* Yapılacak İşler:
1 – Aşağıdaki devlet ve millet yazısına göre şu ifadelerin her birine evet ya da hayır deyin, kararı belirleyen sözleri yazıdan tırnak içinde aktarın: (a) "Türkiye halkı" kullanımı doğru bulunuyor. (b) Devlet, milletin teşkilatlanmış hali olarak tarif ediliyor. (c) Millet, sorunlarını devletin yardımıyla çözüyor.
2 – Aşağıdaki devlet ve millet yazısını son cümlesinden sonra devam ettirerek yazın.
··· Seçilen Metin ···
Çarşamba, Ağustos 20, 2008

"ASKER MİLLET"İN DEVLETİ...

Mademki insanız, eşref-i mahlûkatız mademki, mademki aklımız var, düşünmeliyiz, fikretmeliyiz ve bu özelliği bize nasibedeni zikrederek şükretmeliyiz...
Devletle milleti ayrıştırdık bilerek-bilmeyerek!...
Milleti; halklara ayrıştırarak halk ettik bilerek-bilmeyerek!... Kullanımı doğru olan "Türkiye halkı" ile, kullanımı milletliğimizi hedef alan "Türk halkı" kavramlarını karıştırdık birbirine!...
"Devlet; milletin teşkil etmiş halidir. Teşkilatlanmış halidir." Tarifini bile bile; millete çok yabancı, milletten çok uzak, milletine ve halklarına hasım bir teşkilât çıkardık ortaya!
Devlet ve devletçilik oynayanlar kendi hallerinde; millet kendi başının çaresine bakmak için cebelleşip durmakta!
··· Verilen Bilgiler ···
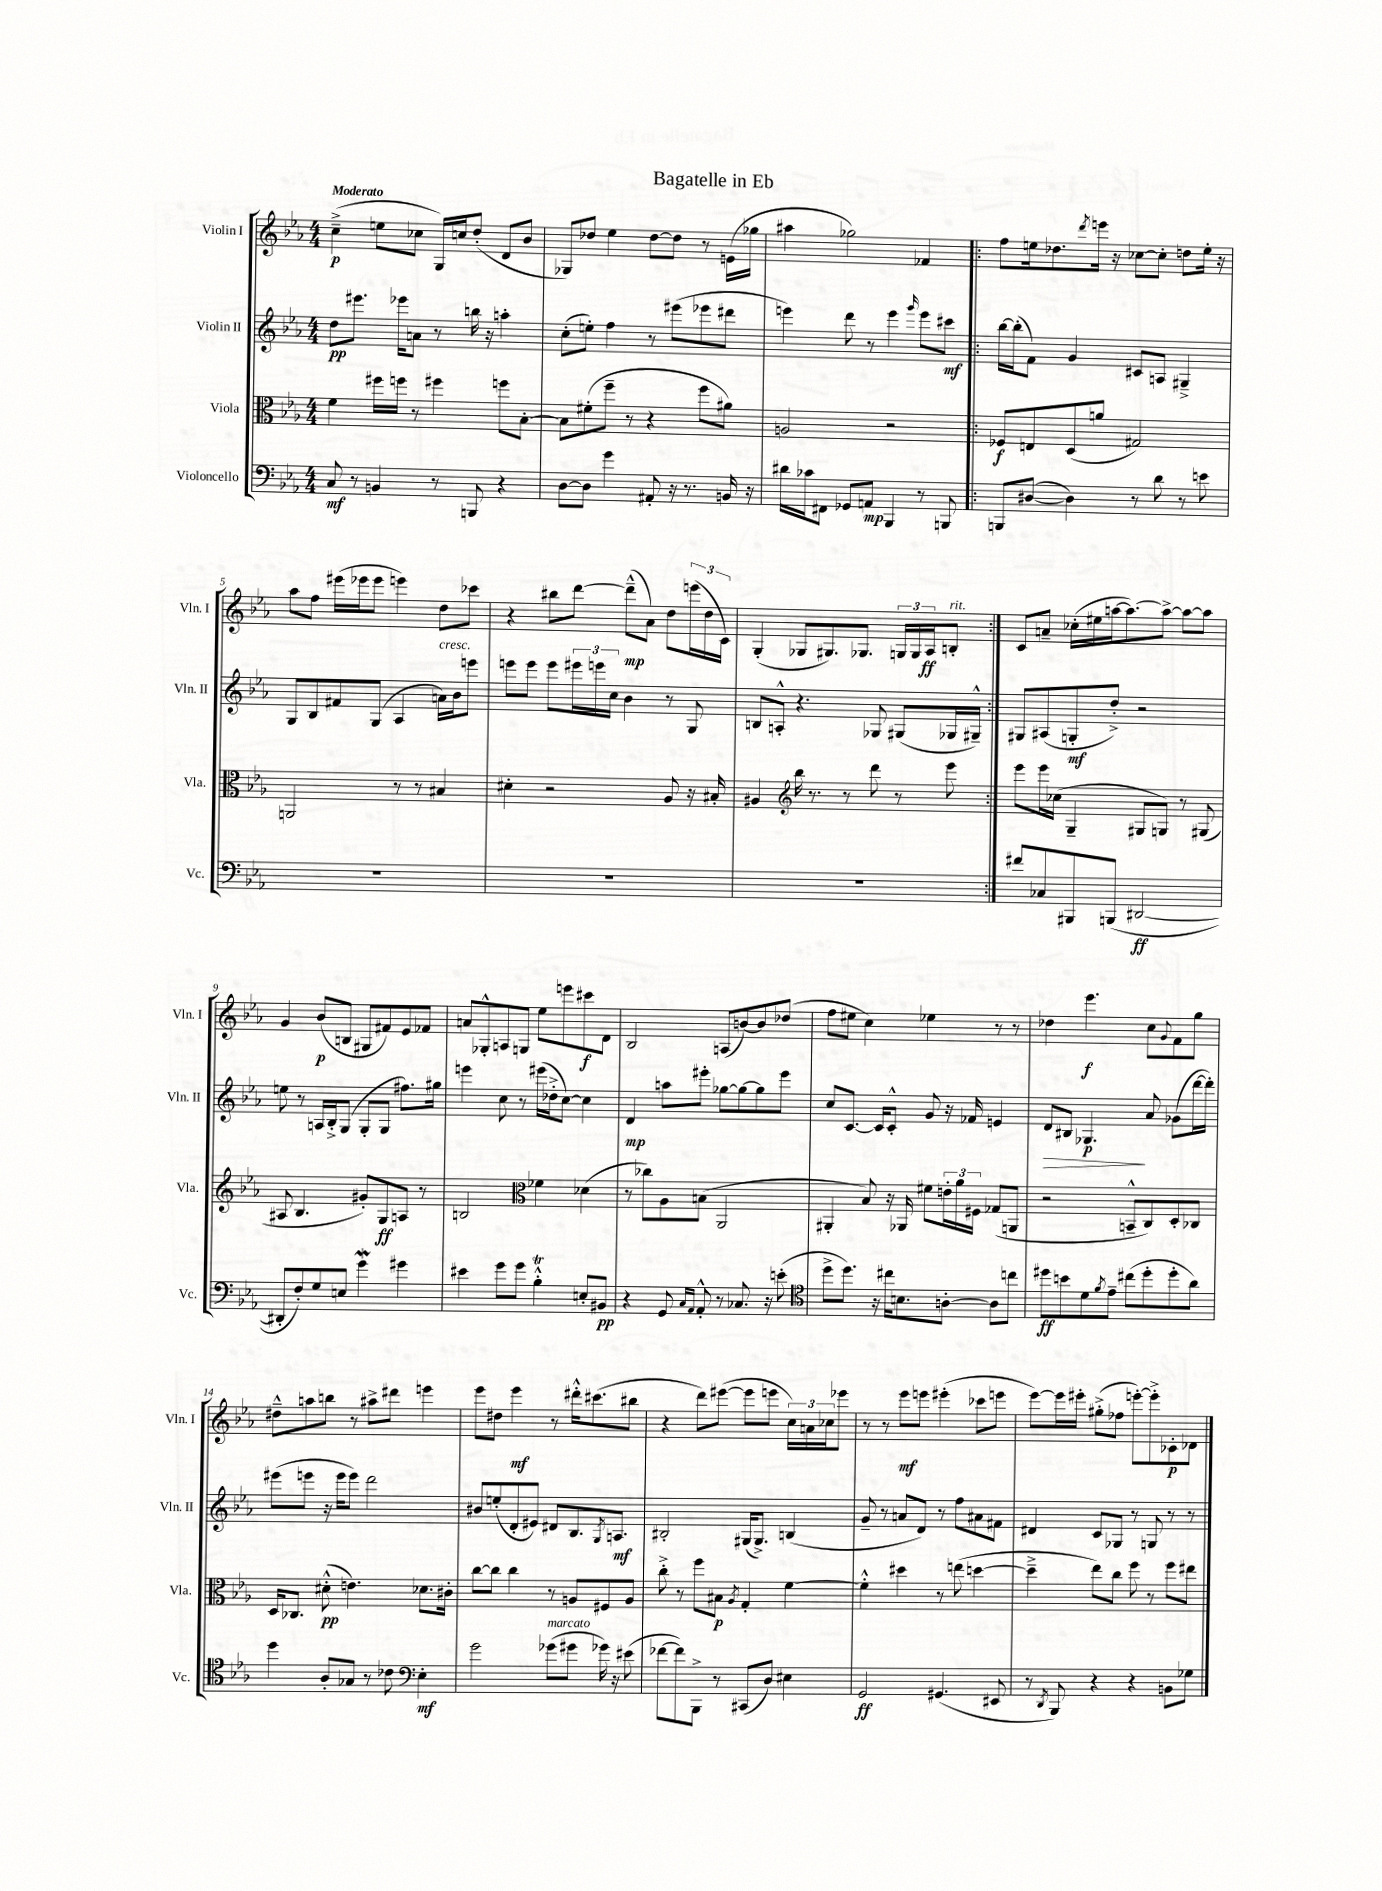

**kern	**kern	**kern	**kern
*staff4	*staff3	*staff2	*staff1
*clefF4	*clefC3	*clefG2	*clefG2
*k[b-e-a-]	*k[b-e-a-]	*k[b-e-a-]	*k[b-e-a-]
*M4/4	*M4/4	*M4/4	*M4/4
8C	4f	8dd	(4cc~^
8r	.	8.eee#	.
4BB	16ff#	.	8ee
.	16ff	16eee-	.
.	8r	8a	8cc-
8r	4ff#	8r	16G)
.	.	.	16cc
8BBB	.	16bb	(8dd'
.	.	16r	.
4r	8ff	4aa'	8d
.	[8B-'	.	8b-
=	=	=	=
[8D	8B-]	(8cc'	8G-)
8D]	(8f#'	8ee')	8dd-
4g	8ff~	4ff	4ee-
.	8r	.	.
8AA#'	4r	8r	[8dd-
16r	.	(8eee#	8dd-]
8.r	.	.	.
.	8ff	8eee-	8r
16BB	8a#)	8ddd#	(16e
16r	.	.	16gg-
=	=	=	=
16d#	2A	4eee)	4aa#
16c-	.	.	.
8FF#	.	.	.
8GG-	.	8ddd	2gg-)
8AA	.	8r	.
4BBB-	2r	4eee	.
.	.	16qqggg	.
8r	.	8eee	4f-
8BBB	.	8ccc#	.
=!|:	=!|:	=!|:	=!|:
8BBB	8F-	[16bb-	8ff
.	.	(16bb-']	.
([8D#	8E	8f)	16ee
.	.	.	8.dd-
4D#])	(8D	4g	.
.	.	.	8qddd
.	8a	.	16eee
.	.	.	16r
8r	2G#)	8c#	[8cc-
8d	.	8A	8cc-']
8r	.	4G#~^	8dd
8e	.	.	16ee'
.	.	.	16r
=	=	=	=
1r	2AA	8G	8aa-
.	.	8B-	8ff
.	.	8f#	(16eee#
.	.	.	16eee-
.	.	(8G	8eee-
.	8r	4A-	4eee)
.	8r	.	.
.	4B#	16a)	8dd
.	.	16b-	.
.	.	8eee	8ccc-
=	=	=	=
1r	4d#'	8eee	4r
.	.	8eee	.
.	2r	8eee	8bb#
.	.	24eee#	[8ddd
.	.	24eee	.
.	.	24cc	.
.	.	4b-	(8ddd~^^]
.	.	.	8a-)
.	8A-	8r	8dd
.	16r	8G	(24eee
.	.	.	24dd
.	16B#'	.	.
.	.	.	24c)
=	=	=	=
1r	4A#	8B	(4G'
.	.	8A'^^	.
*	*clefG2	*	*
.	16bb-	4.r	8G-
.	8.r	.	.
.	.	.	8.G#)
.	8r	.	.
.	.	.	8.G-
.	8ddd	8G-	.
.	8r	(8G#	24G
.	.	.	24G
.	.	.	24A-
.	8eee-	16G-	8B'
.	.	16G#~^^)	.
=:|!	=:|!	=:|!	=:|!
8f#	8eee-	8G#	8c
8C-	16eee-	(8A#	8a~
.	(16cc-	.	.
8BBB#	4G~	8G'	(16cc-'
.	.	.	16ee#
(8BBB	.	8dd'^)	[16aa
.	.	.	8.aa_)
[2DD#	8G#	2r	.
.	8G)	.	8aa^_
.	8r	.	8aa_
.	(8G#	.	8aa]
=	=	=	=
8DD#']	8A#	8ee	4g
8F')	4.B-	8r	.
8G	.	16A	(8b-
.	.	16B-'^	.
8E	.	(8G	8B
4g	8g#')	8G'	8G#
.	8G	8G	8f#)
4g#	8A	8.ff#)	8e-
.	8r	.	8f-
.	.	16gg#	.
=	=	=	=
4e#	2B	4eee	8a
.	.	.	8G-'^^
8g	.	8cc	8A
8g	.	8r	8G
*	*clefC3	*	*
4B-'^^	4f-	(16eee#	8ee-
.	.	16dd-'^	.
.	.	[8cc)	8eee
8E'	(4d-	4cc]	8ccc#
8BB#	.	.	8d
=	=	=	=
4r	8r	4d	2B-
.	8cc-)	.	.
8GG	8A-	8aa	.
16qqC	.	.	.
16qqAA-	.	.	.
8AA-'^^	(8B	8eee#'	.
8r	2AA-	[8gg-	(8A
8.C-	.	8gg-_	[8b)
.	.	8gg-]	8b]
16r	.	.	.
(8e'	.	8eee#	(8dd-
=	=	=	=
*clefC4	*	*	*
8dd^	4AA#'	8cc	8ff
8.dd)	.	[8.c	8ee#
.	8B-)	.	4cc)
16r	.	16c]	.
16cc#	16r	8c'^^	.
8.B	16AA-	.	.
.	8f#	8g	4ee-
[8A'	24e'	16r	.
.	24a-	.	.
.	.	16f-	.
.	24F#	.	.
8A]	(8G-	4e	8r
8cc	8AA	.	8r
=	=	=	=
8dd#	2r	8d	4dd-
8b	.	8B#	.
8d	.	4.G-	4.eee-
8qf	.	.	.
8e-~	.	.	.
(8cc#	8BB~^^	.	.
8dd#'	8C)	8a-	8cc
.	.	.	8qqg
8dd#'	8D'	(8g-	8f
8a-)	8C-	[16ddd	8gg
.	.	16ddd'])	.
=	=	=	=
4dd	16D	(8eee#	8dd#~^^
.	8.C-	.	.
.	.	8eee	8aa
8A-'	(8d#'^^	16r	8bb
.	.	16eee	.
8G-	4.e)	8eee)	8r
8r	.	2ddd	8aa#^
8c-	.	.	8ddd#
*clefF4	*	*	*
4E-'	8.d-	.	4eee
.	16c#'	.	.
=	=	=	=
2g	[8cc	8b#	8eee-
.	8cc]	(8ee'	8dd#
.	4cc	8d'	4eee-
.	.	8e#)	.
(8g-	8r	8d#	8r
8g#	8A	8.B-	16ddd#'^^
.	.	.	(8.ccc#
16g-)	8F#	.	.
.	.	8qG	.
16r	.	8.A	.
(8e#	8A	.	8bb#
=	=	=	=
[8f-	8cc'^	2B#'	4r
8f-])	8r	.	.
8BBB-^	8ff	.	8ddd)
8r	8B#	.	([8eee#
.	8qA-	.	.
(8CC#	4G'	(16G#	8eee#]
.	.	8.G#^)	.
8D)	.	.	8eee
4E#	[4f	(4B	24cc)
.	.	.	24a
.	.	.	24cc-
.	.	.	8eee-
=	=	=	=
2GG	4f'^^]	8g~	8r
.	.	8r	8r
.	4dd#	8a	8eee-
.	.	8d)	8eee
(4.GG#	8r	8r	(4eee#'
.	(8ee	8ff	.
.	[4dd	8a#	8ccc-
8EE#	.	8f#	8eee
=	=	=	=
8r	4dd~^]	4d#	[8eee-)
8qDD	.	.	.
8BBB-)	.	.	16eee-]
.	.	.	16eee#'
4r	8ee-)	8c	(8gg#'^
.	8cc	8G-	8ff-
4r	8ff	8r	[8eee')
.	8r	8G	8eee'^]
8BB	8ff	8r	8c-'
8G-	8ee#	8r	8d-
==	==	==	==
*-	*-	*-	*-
···
··· Verilen Bilgiler ···
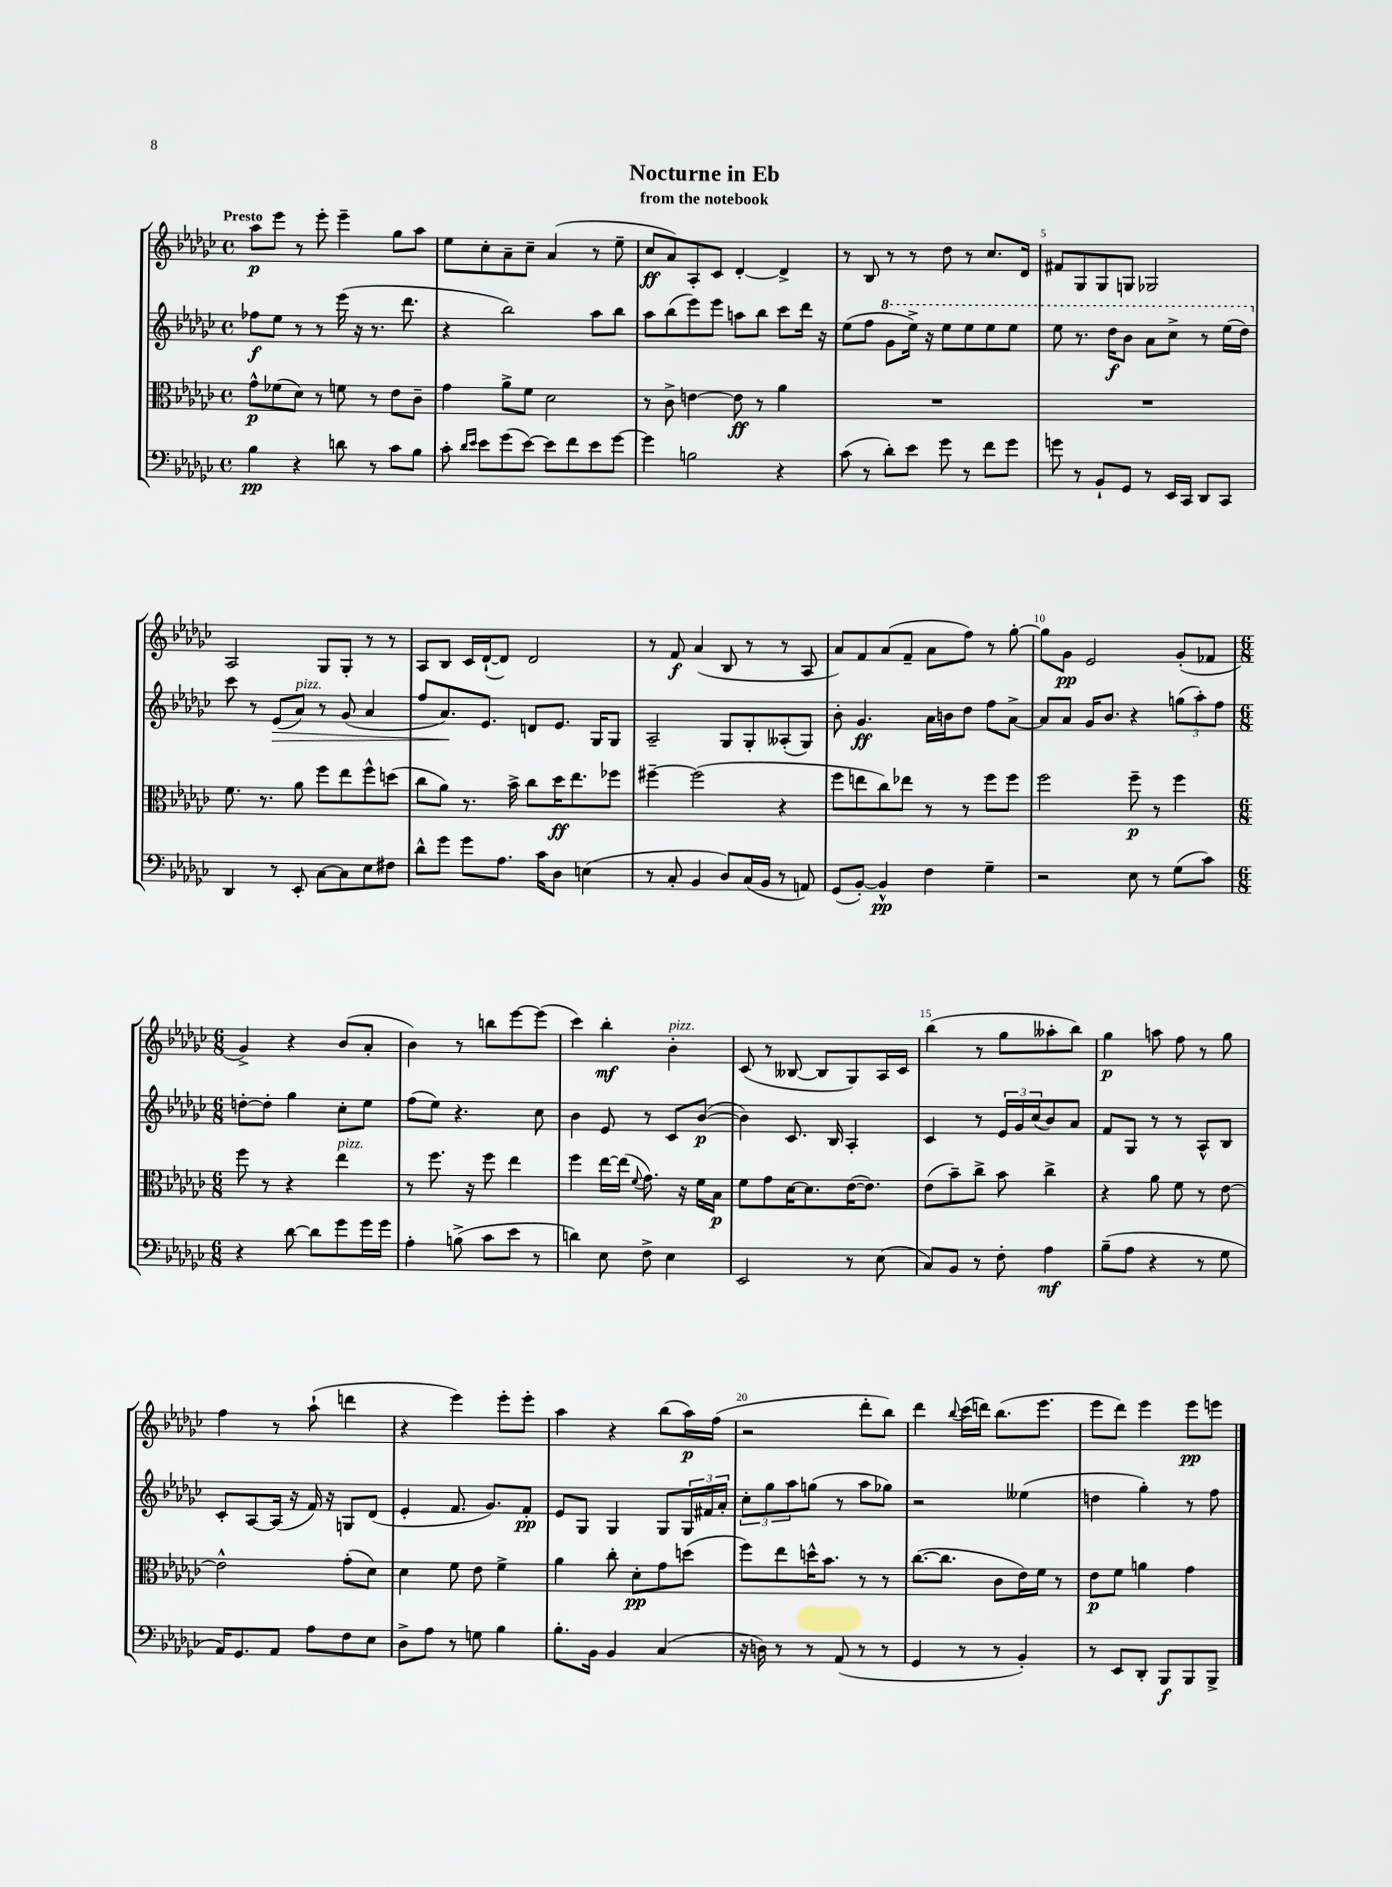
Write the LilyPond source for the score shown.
···
* Beklenen Cevaplar:
1 –
(a) Evet: "Kullanımı doğru olan "Türkiye halkı""
(b) Evet: "Devlet; milletin teşkil etmiş halidir. Teşkilatlanmış halidir."
(c) Hayır: "millet kendi başının çaresine bakmak için cebelleşip durmakta!"

2 –
Vergi veren yok! Verginin alınabilmesi için kazancın kontrol edilebilmesi mümkün değil! Ekonomimiz YTL veya TL birimiyle hesaplanır, bağlanır ama piyasada dolaşan para dolardır, eurodur! El koyulan milyon-milyon eurolara kadar çok dikkatle izlediğim ve muhabbetle yad ettiğim Sinan Aygün'ün kasasından -ki TOBB Başkanı aynı zamanda- YTL çıkmayınca ürktüm! Oysa ben de, yıllardır cüzdanımda; bir liramız bir dolar olduğu gün yakmak hayaliyle bir dolar saklarım!...
Yastık altında saklanan birikimlerin; resmen kayda alınması mümkün olmayan yabancı paralarla yapıldığı bu şartlarda vergilendirilebilmesi mümkün müdür?
Devlet; "Kör tuttuğunu..." mantığıyla, bordroya dahil ettiği kişilerden kendi verip, kendi keserek vergi topladığını zannediyor! Daha önce çalışanlarının tamamı bordro içinde olan KİT'lerimizi tek-tek özelleştirme adıyla elden çıkaran hükümetler sayesinde, bordroluları da elden çıkardık! Elden çıkan, çıkarılan kurumlarımızın tamamına yakını da; içleri boşaltılıp, makina ve motorları, başka ülkelere nakledildikten sonra çürümeye terk edildi!... Ve hâlâ; "Babalar gibi" satarız!...
Yasa koyucu-yasama var! Yasaları uygulayacak olan yürütme var! Yasaların ve yürütmenin var olduğunu ispatlamaya yarayan yargı da var ama ne hikmetse asayiş yok! Huzur yok! Hemen hemen her yerde anarşi var! Dağ kanunları hükmünce gücü yeten yetene!...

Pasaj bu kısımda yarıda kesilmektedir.